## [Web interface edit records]
+++++

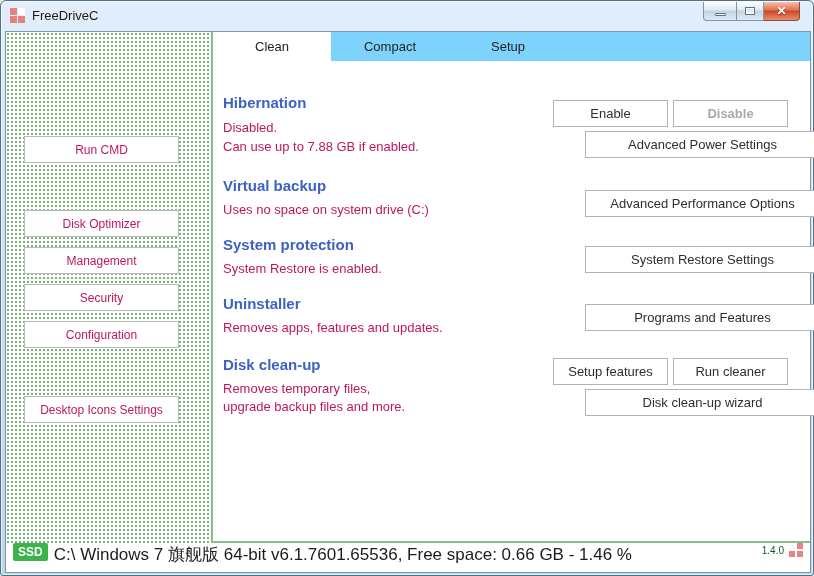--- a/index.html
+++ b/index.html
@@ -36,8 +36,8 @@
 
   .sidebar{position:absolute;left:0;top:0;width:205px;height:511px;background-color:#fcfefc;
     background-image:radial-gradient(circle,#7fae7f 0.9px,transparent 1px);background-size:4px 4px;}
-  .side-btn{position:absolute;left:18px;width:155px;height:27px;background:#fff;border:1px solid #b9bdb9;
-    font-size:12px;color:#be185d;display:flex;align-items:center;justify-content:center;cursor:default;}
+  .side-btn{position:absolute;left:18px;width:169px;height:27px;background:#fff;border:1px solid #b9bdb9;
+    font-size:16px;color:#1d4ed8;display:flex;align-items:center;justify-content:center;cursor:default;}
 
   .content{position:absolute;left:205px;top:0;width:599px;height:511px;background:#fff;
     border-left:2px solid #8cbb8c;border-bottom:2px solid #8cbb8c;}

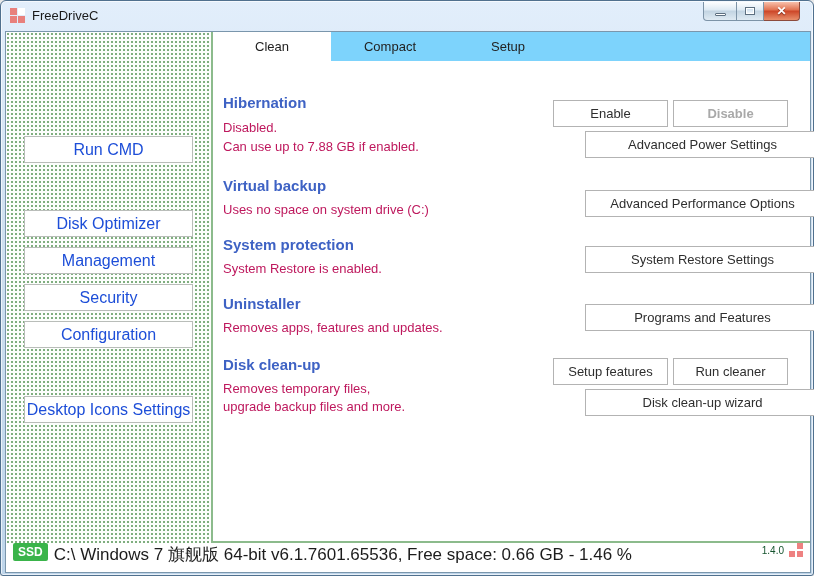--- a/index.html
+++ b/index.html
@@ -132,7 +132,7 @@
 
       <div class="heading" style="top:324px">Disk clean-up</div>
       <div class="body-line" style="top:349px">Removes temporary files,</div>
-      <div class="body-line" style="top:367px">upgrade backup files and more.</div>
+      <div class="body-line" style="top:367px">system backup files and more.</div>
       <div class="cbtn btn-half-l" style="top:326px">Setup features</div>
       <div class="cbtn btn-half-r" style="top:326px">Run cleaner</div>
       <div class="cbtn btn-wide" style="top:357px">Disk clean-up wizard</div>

+++++

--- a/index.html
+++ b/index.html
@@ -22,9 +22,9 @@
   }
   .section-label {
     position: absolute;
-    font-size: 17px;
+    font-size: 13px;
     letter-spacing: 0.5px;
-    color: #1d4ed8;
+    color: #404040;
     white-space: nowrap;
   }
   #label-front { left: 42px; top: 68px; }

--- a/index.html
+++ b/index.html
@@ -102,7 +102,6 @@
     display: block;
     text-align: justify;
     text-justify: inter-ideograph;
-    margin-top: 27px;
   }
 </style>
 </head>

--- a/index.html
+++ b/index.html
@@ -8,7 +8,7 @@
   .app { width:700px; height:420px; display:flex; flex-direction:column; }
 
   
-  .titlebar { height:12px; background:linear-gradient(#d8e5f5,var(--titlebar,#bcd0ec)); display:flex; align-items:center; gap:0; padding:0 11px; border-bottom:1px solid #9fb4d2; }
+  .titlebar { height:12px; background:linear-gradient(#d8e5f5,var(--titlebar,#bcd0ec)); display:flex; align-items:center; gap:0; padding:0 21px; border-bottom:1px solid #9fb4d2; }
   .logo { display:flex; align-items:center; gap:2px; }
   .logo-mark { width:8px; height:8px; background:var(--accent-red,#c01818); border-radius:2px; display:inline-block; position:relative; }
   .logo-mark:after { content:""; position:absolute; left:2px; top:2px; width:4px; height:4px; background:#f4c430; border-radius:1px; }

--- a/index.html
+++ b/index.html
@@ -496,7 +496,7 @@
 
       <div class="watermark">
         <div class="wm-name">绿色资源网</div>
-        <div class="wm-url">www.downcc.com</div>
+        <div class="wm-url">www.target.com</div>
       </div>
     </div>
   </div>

+++++

## [EXERCISE DIRECTIONS]
Please return a copy of each line in the entries that has the string "justify".

## [EXERCISE OUTPUT]
-    font-size:12px;color:#be185d;display:flex;align-items:center;justify-content:center;cursor:default;}
+    font-size:16px;color:#1d4ed8;display:flex;align-items:center;justify-content:center;cursor:default;}
     text-align: justify;
     text-justify: inter-ideograph;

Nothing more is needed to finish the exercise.